It is a matter of common knowledge and experience to purchase rolls of vinyl or other plastic wallcoverings and to apply them as decorative surfaces by using modified pressure sensitive adhesives. See, for example, Sackoff, Smith and Walling, U.S. Pat. No. 4,151,319, and copending, Smith, U.S. Pat. application Ser. No. 08/043,388, filed on Apr. 6, 1993, both of which are assigned to the same assignee as the present application. Although embodiments are described in each which state that the laminate can be self wound after peeling the protective release sheet coated with adhesive, in general, these articles require removal of a carrier release liner as part of the application process, because after a few months of storage the rolls cannot be unwound without damaging their decorative surfaces.
It is also known to make cellulose fiber, i.e., paper based, wall coverings, adapted to be affixed to the surface to be decorated with pressure sensitive adhesives. For example, Rothenberg, U.S. Pat. No. 4,555,441, describes a self-adhesive wall covering in which a decorative fabric sheet is glued to an acrylic saturated paper, the wall-facing side of the paper opposite the fabric is coated with a pressure sensitive adhesive, and a release sheet is used to protect the adhesive until just before application to the wall, whereupon the release sheet is removed and discarded. Of special interest is the disclosure in Parkinson, Blakely and Russell, U.S. Pat. No. 3,620,366. Paper based coverings are said to be capable of being self wound and stored for months and yet unwound without damage to the decorative surface of the paper by using a protective coating of a synthetic resin on the decorative surface which acts as a release coat for the adhesive on the back surface. Such a construction obviously avoids the need to remove and discard a release paper during application. However, the exclusive use of cellulose based paper instead of vinyl or other moisture resistant substrates causes unique problems when attempts are made to use self wound rolls of wallcoverings of the type disclosed in the Parkinson et al patent. For example, the coverings are difficult to remove from the surface to be decorated (the "bonding substrate"), especially during the time shortly after application when repositioning is desirable; the normal hygro-expansivity-water is absorbed differentially into the cellulosic fibers resulting in corrugation and lifting from the bonding substrate; application difficulties are experienced, such as poor control of the adhesive properties, often resulting in premature bonding to the substrate or at times no adhesion at all; there is shrinkage, which in not experienced with plastic substrates. All of these drawbacks drive up the amount of waste produced and the cost.

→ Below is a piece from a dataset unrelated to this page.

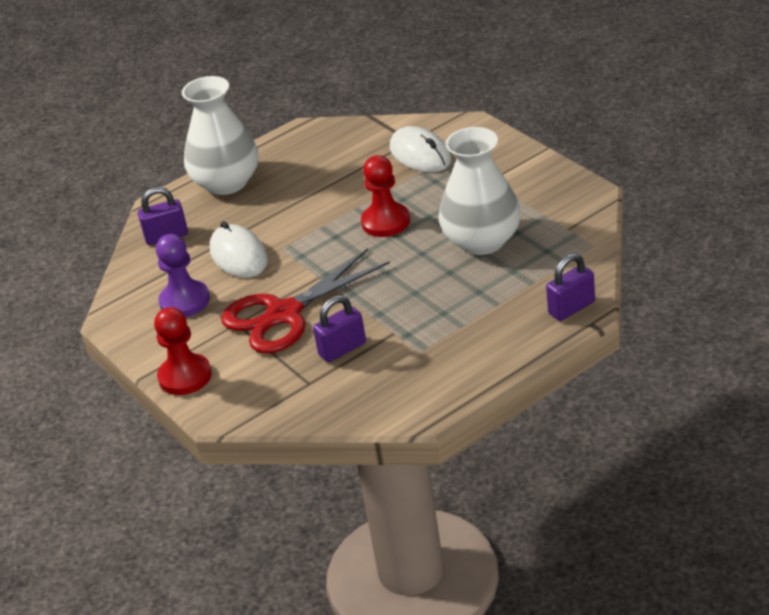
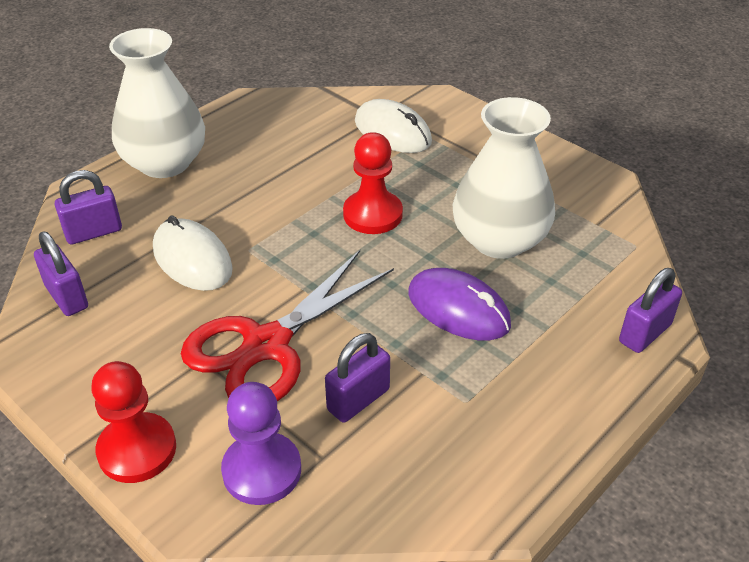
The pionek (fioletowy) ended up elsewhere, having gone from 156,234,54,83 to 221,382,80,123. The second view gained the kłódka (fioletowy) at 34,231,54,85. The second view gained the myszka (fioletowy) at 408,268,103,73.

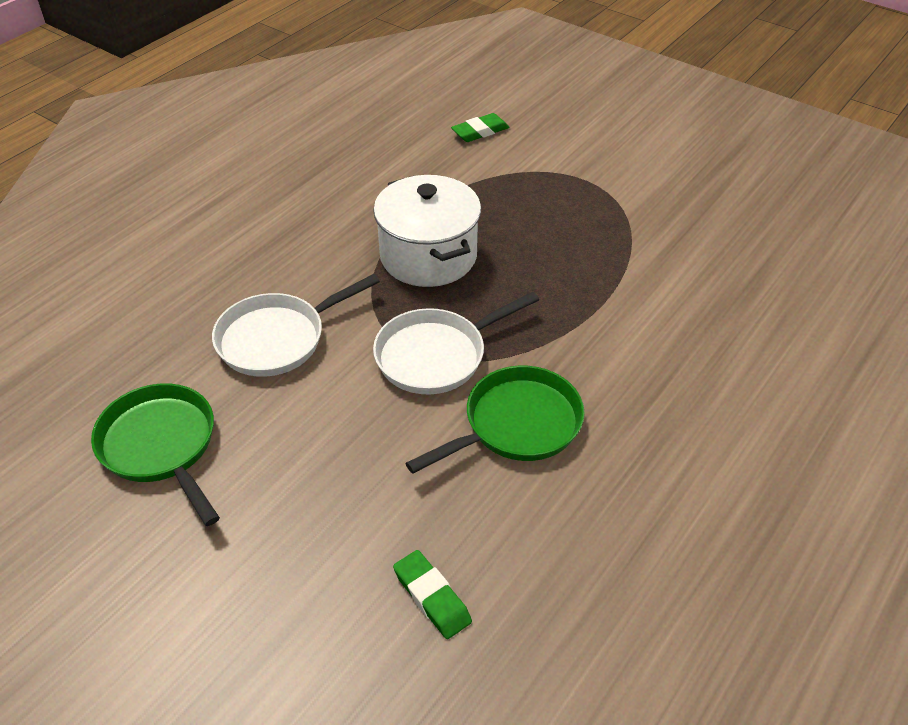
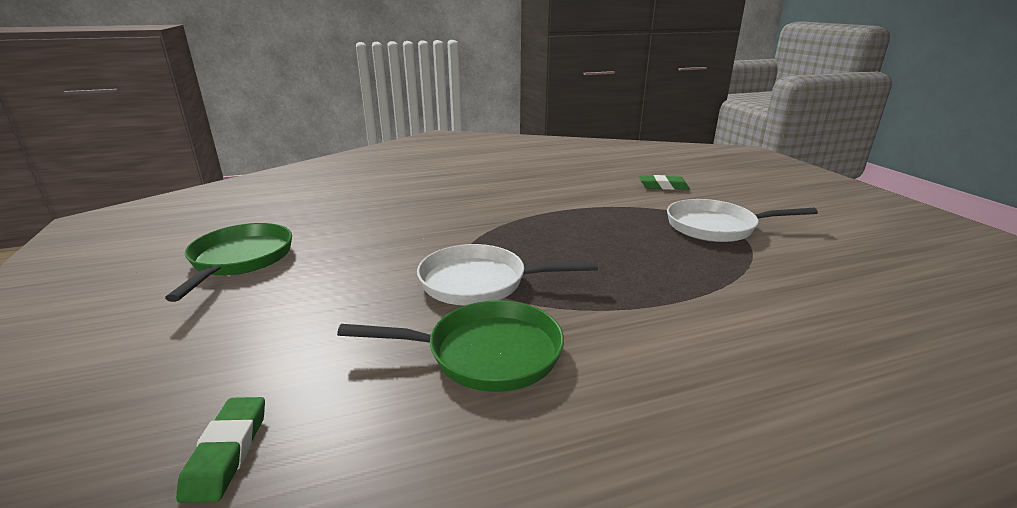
The patelnia (biały) ended up elsewhere, having gone from 212,274,168,103 to 667,199,151,43. The second view lost the garnek (biały) at 373,175,108,112.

These factors have forced manufacturers of paper wallcoverings to offer prepasted or `apply your own paste` products. Such adhesives, however are generally water reactive cellulosic powders, starch, clay or polyvinyl acetate/polyvinyl alcohol blends which require major handling difficulties in term of application and removing of the product wallpaper from the bonding substrate. Typically these remoistenable adhesives are applied to a ground wood paper for economy, or to a more expensive latex saturated paper for improved durability and removeability. The other side is decorated with a print design and, perhaps, a ground coating to assist durability, print quality and washability of the product.

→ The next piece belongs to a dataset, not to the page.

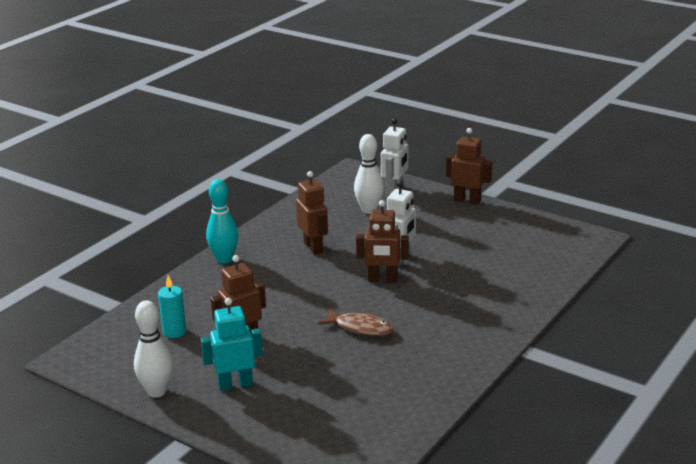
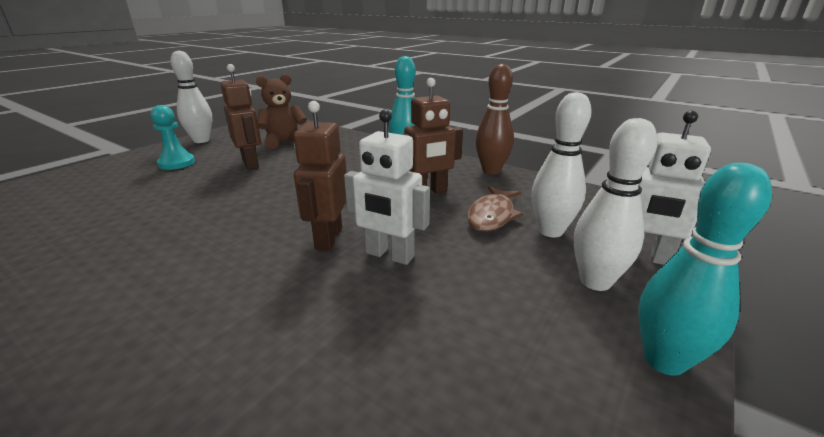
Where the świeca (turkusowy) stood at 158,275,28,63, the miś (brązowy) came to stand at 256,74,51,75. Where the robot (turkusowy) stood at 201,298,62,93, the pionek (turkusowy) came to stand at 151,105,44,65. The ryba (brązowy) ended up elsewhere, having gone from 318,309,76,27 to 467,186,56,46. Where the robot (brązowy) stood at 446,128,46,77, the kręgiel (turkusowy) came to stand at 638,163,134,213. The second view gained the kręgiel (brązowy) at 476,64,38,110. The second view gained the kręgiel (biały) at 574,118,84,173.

If, instead of remoistenable adhesives, attempts are made to substitute pressure sensitive adhesives in such constructions, the products fail because the pressure sensitive adhesives, without extreme modification, do not have adequate cohesive strength to resist the expansion and contraction of cellulosic fibers in the paper substrate which naturally inhale moisture from the surrounding atmosphere. Furthermore, the prior art's use of a barrier layer on one side (e.g., Parkinson et al), still does not solve this problem because the product does not possess the necessary repositionability and removability from the bonding substrate.